BEGIN Source information
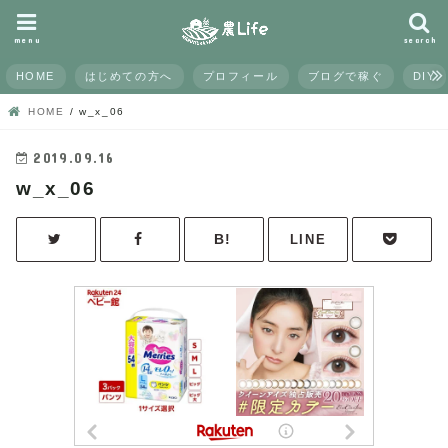
menu
search
HOME
はじめての方へ
プロフィール
ブログで稼ぐ
DIY
HOME
w_x_06
2019.09.16
w_x_06
LINE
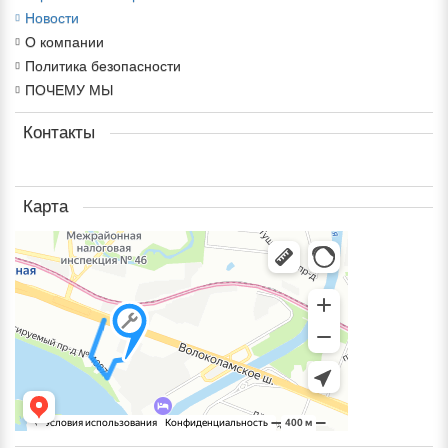
Новости
О компании
Политика безопасности
ПОЧЕМУ МЫ
Контакты
Карта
END Source information
Work to complete: When copying the data above, repeat every word exactly and drop the pictures.

Result:
menu
search
HOME
はじめての方へ
プロフィール
ブログで稼ぐ
DIY
HOME
w_x_06
2019.09.16
w_x_06
LINE
Новости
О компании
Политика безопасности
ПОЧЕМУ МЫ
Контакты
Карта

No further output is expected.